The Meniscus is the cartilage that lives in the knee and acts as a cushion between the tibia and femur. It is a C-shaped structure that is located on both the outside and inside of the knee. The meniscus provides 50% of the weight bearing in the joint. If it is torn the femur and tibia start to carry the load, which can lead to joint degeneration and early arthritis, if not addressed.
There are two ways that people end up with a meniscus tear. First, they can experience an acute tear from a fall or an athletic injury. Sports with a lot of rotation or twisting, and deep knee bends can put individuals at greater risk. With the advent of an acute tear, people usually experience, swelling, pain and limited range of motion in the knee.
The second way that people can get a meniscus tear is that over time the tissue or cartilage can degenerate weaken. When it can no longer withstand the load of the joint, it breaks down. These tears often happen without an injury and are generally the product of wear and tear on the joint over time. Sometimes additional weight can cause increased stress across the meniscus and as people age it may put them at a higher risk of a meniscus tear because the tissue quality is poor or weak. This type of tear can develop over weeks or months and doesn’t get better with anti-inflammatory medication or rest. Often people complain of pain or swelling with activities
If you suspect a torn meniscus there are four symptoms that are commonly experienced in people with this injury:
- Individuals with a meniscus tear often complain of pain along the joint line
- They often have pain or weakness with bending the knee and sometimes they have a catching or locking sensation
- With an acute tear, individuals may notice a lot of swelling in the knee and often report that they heard or felt a pop.
- Individuals may experience pain going from a seated position to standing or when they are going up and down stairs
There are actually three different areas of meniscus that can be torn or injured:
- A Lateral tear – This type of tear happens along the outside edge of the knee
- A Medial tear – This type of tear is on the inside of the knee and it is often associated with deep knee flexion.
- A Meniscal Root tear – A tear at the root of the meniscus where it inserts into the bone – either in the front – the anterior root or the back of the knee – the posterior root. Not a lot was known about these tears in the past, but recently we’ve learned the importance of repairing these tears as they can lead to rapid joint wear
Treating a meniscus tear
The first step in diagnosing a meniscus tear is to get an x-ray of the knee to be sure there is no fracture or boney abnormalities. If there is a lot of swelling in the knee, we often will recommend getting an MRI to assess the meniscus. Once we know what the problem is we can offer treatment. For degenerative tears that are more chronic – we may start with a steroid injection. Patients usually get good relief. We can also treat these types of meniscus injuries with anti-inflammatories and physical therapy.

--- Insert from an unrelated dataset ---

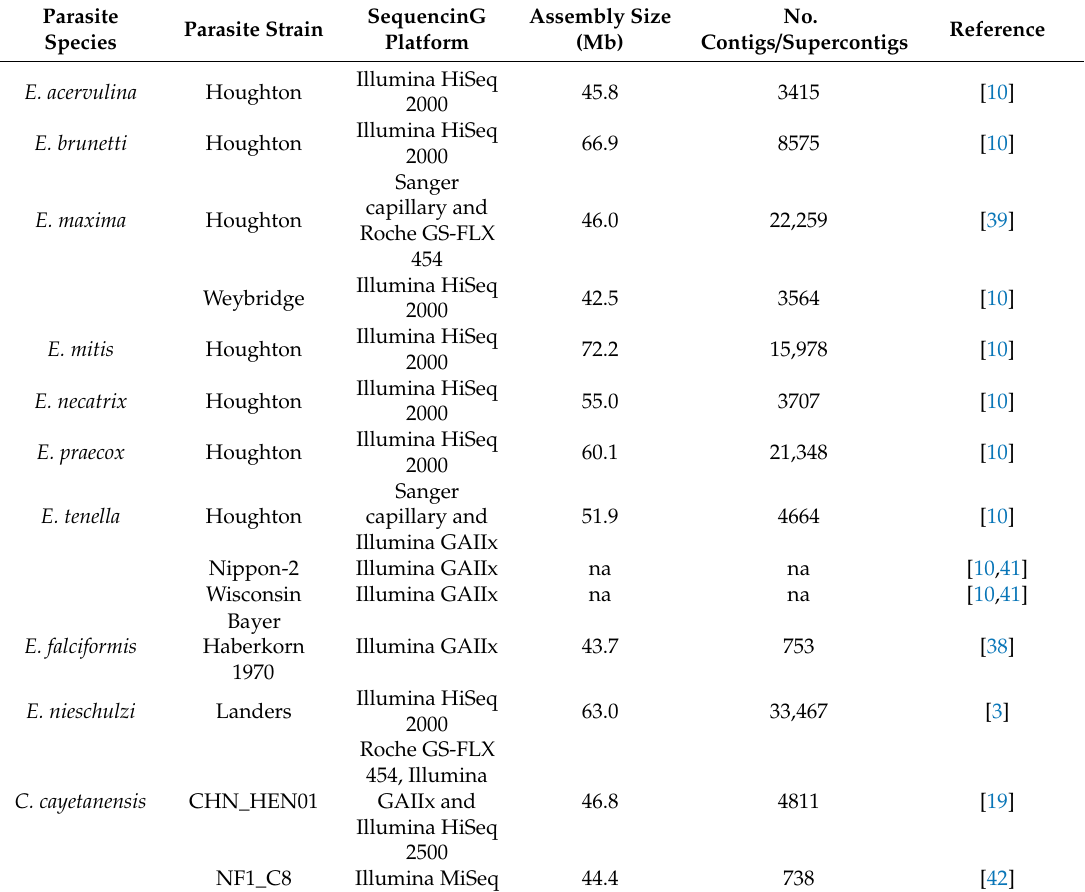
Table 1. A summary of genome sequence assemblies available for Eimeriidae family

For acute tears, we may start with 6 – 8 weeks of physical therapy. If the symptoms do not resolve with physical therapy, we often will recommend surgery in younger patients, especially those who have an athletic tear. The reason for that is that in athletes, the tear pattern is usually larger, and it may involve more of the structural integrity. Another reason we treat these tears surgically in younger patients is that the tissue quality is good, it is easier to fix and the surgical outcomes are better than in an older patient.
Today, we try to fix most meniscus tears, if they can be repaired. Years ago, the approach was taking the meniscus out which was sometimes referred to as “cleaning the joint out”. With this approach, we now know that increases the load on the tibia and femur and the expectation is that it will lead to arthritis over time and a knee replacement may be necessary in 15 – 20 years. In fact, recent research has shown that people who had their meniscus removed 15 – 20 years ago today, many of those patients have knee pain.
If you have pain in your knee or joint – get it checked out by an orthopedic doctor. It’s always better to be safe than sorry.